### Records drawn from a dataset:
Content starts

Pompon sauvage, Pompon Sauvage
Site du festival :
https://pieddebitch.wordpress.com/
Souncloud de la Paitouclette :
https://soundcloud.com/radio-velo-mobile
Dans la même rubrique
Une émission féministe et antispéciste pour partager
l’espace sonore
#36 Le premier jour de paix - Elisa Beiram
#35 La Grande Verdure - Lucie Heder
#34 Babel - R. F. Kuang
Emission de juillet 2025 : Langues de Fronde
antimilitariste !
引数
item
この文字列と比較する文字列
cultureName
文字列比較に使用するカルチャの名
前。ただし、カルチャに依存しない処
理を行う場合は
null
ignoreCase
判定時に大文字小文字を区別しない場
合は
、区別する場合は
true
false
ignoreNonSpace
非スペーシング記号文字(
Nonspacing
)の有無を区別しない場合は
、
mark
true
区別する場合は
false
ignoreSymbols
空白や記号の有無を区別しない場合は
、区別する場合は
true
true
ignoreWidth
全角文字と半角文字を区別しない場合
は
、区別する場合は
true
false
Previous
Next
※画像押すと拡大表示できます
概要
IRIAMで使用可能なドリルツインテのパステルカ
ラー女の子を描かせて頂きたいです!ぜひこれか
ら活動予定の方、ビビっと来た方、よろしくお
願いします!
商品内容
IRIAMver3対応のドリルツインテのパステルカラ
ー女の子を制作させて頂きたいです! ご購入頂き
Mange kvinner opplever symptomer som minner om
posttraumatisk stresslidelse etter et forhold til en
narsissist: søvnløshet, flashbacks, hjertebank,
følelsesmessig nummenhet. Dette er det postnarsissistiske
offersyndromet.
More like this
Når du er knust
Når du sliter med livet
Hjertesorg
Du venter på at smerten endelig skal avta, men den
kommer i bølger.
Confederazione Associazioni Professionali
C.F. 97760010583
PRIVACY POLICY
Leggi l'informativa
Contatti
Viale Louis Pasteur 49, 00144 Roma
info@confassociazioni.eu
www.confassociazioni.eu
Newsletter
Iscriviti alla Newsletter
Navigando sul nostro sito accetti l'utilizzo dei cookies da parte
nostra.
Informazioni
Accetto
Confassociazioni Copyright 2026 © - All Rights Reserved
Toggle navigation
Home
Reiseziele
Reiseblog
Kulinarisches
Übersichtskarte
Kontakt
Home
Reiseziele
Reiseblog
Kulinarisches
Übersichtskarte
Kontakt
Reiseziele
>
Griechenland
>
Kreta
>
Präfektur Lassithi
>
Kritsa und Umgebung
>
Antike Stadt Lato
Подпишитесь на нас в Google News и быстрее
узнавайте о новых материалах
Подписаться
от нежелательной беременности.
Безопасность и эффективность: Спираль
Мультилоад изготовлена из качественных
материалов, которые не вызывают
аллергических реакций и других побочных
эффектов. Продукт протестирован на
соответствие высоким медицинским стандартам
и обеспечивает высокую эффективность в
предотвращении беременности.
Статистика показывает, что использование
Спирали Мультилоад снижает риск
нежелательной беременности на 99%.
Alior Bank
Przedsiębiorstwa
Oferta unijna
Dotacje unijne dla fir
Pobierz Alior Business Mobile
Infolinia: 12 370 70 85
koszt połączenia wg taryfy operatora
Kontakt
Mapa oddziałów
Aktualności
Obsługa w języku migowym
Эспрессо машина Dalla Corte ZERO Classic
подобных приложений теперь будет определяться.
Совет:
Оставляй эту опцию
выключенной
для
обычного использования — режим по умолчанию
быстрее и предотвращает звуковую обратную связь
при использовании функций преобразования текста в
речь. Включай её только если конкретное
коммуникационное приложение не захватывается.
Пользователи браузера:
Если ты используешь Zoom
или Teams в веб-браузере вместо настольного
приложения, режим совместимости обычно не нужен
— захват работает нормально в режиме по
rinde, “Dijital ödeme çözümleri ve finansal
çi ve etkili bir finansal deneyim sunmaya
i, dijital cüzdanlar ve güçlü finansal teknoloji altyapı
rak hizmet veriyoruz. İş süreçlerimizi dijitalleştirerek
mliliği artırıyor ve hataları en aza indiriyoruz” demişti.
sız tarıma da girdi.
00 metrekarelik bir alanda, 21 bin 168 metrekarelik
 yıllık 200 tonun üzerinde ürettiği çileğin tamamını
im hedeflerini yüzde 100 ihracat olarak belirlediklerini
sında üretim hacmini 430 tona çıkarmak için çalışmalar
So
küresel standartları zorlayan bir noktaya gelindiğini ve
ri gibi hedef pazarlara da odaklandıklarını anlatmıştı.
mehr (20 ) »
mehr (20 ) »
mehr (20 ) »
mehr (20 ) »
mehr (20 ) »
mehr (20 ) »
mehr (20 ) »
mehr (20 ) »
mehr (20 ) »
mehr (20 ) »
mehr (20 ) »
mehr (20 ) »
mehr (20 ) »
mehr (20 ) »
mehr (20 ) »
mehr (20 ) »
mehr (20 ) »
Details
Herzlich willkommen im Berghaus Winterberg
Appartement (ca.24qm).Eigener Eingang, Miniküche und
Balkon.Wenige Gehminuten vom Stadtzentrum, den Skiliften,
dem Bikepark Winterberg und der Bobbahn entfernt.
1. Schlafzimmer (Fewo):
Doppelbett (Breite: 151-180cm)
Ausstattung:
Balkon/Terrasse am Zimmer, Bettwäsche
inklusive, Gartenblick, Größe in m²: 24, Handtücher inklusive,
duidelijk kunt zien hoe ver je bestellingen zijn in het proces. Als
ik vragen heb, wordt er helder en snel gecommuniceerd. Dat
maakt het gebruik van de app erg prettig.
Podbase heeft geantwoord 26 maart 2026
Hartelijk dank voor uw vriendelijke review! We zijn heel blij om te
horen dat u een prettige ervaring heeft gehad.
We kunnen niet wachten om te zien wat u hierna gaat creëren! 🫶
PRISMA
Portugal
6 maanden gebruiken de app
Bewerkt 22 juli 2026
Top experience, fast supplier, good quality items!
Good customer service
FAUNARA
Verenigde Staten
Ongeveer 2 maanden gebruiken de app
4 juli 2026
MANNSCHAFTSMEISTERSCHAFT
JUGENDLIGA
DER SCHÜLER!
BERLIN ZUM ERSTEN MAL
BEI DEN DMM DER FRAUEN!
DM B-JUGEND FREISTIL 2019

Content ends

Could you please repeat the data exactly as given?

### Output of the exercise:
Pompon sauvage, Pompon Sauvage
Site du festival :
https://pieddebitch.wordpress.com/
Souncloud de la Paitouclette :
https://soundcloud.com/radio-velo-mobile
Dans la même rubrique
Une émission féministe et antispéciste pour partager
l’espace sonore
#36 Le premier jour de paix - Elisa Beiram
#35 La Grande Verdure - Lucie Heder
#34 Babel - R. F. Kuang
Emission de juillet 2025 : Langues de Fronde
antimilitariste !
引数
item
この文字列と比較する文字列
cultureName
文字列比較に使用するカルチャの名
前。ただし、カルチャに依存しない処
理を行う場合は
null
ignoreCase
判定時に大文字小文字を区別しない場
合は
、区別する場合は
true
false
ignoreNonSpace
非スペーシング記号文字(
Nonspacing
)の有無を区別しない場合は
、
mark
true
区別する場合は
false
ignoreSymbols
空白や記号の有無を区別しない場合は
、区別する場合は
true
true
ignoreWidth
全角文字と半角文字を区別しない場合
は
、区別する場合は
true
false
Previous
Next
※画像押すと拡大表示できます
概要
IRIAMで使用可能なドリルツインテのパステルカ
ラー女の子を描かせて頂きたいです!ぜひこれか
ら活動予定の方、ビビっと来た方、よろしくお
願いします!
商品内容
IRIAMver3対応のドリルツインテのパステルカラ
ー女の子を制作させて頂きたいです! ご購入頂き
Mange kvinner opplever symptomer som minner om
posttraumatisk stresslidelse etter et forhold til en
narsissist: søvnløshet, flashbacks, hjertebank,
følelsesmessig nummenhet. Dette er det postnarsissistiske
offersyndromet.
More like this
Når du er knust
Når du sliter med livet
Hjertesorg
Du venter på at smerten endelig skal avta, men den
kommer i bølger.
Confederazione Associazioni Professionali
C.F. 97760010583
PRIVACY POLICY
Leggi l'informativa
Contatti
Viale Louis Pasteur 49, 00144 Roma
info@confassociazioni.eu
www.confassociazioni.eu
Newsletter
Iscriviti alla Newsletter
Navigando sul nostro sito accetti l'utilizzo dei cookies da parte
nostra.
Informazioni
Accetto
Confassociazioni Copyright 2026 © - All Rights Reserved
Toggle navigation
Home
Reiseziele
Reiseblog
Kulinarisches
Übersichtskarte
Kontakt
Home
Reiseziele
Reiseblog
Kulinarisches
Übersichtskarte
Kontakt
Reiseziele
>
Griechenland
>
Kreta
>
Präfektur Lassithi
>
Kritsa und Umgebung
>
Antike Stadt Lato
Подпишитесь на нас в Google News и быстрее
узнавайте о новых материалах
Подписаться
от нежелательной беременности.
Безопасность и эффективность: Спираль
Мультилоад изготовлена из качественных
материалов, которые не вызывают
аллергических реакций и других побочных
эффектов. Продукт протестирован на
соответствие высоким медицинским стандартам
и обеспечивает высокую эффективность в
предотвращении беременности.
Статистика показывает, что использование
Спирали Мультилоад снижает риск
нежелательной беременности на 99%.
Alior Bank
Przedsiębiorstwa
Oferta unijna
Dotacje unijne dla fir
Pobierz Alior Business Mobile
Infolinia: 12 370 70 85
koszt połączenia wg taryfy operatora
Kontakt
Mapa oddziałów
Aktualności
Obsługa w języku migowym
Эспрессо машина Dalla Corte ZERO Classic
подобных приложений теперь будет определяться.
Совет:
Оставляй эту опцию
выключенной
для
обычного использования — режим по умолчанию
быстрее и предотвращает звуковую обратную связь
при использовании функций преобразования текста в
речь. Включай её только если конкретное
коммуникационное приложение не захватывается.
Пользователи браузера:
Если ты используешь Zoom
или Teams в веб-браузере вместо настольного
приложения, режим совместимости обычно не нужен
— захват работает нормально в режиме по
rinde, “Dijital ödeme çözümleri ve finansal
çi ve etkili bir finansal deneyim sunmaya
i, dijital cüzdanlar ve güçlü finansal teknoloji altyapı
rak hizmet veriyoruz. İş süreçlerimizi dijitalleştirerek
mliliği artırıyor ve hataları en aza indiriyoruz” demişti.
sız tarıma da girdi.
00 metrekarelik bir alanda, 21 bin 168 metrekarelik
 yıllık 200 tonun üzerinde ürettiği çileğin tamamını
im hedeflerini yüzde 100 ihracat olarak belirlediklerini
sında üretim hacmini 430 tona çıkarmak için çalışmalar
So
küresel standartları zorlayan bir noktaya gelindiğini ve
ri gibi hedef pazarlara da odaklandıklarını anlatmıştı.
mehr (20 ) »
mehr (20 ) »
mehr (20 ) »
mehr (20 ) »
mehr (20 ) »
mehr (20 ) »
mehr (20 ) »
mehr (20 ) »
mehr (20 ) »
mehr (20 ) »
mehr (20 ) »
mehr (20 ) »
mehr (20 ) »
mehr (20 ) »
mehr (20 ) »
mehr (20 ) »
mehr (20 ) »
Details
Herzlich willkommen im Berghaus Winterberg
Appartement (ca.24qm).Eigener Eingang, Miniküche und
Balkon.Wenige Gehminuten vom Stadtzentrum, den Skiliften,
dem Bikepark Winterberg und der Bobbahn entfernt.
1. Schlafzimmer (Fewo):
Doppelbett (Breite: 151-180cm)
Ausstattung:
Balkon/Terrasse am Zimmer, Bettwäsche
inklusive, Gartenblick, Größe in m²: 24, Handtücher inklusive,
duidelijk kunt zien hoe ver je bestellingen zijn in het proces. Als
ik vragen heb, wordt er helder en snel gecommuniceerd. Dat
maakt het gebruik van de app erg prettig.
Podbase heeft geantwoord 26 maart 2026
Hartelijk dank voor uw vriendelijke review! We zijn heel blij om te
horen dat u een prettige ervaring heeft gehad.
We kunnen niet wachten om te zien wat u hierna gaat creëren! 🫶
PRISMA
Portugal
6 maanden gebruiken de app
Bewerkt 22 juli 2026
Top experience, fast supplier, good quality items!
Good customer service
FAUNARA
Verenigde Staten
Ongeveer 2 maanden gebruiken de app
4 juli 2026
MANNSCHAFTSMEISTERSCHAFT
JUGENDLIGA
DER SCHÜLER!
BERLIN ZUM ERSTEN MAL
BEI DEN DMM DER FRAUEN!
DM B-JUGEND FREISTIL 2019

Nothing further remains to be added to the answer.